_Action item_
Return the records exactly as they appear below, omitting the pictures.

(Page images and extracted text)
==*==

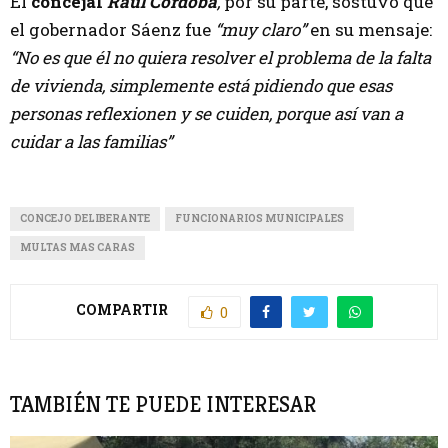
El
concejal
Raúl Córdoba
,
por su parte, sostuvo que
el gobernador Sáenz fue
“muy claro”
en su mensaje:
“No es que él no quiera resolver el problema de la falta
de vivienda, simplemente está pidiendo que esas
personas reflexionen y se cuiden, porque así van a
cuidar a las familias”
CONCEJO DELIBERANTE
FUNCIONARIOS MUNICIPALES
MULTAS MAS CARAS
COMPARTIR
0
TAMBIÉN TE PUEDE INTERESAR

==*==

_Result of the task_
El
concejal
Raúl Córdoba
,
por su parte, sostuvo que
el gobernador Sáenz fue
“muy claro”
en su mensaje:
“No es que él no quiera resolver el problema de la falta
de vivienda, simplemente está pidiendo que esas
personas reflexionen y se cuiden, porque así van a
cuidar a las familias”
CONCEJO DELIBERANTE
FUNCIONARIOS MUNICIPALES
MULTAS MAS CARAS
COMPARTIR
0
TAMBIÉN TE PUEDE INTERESAR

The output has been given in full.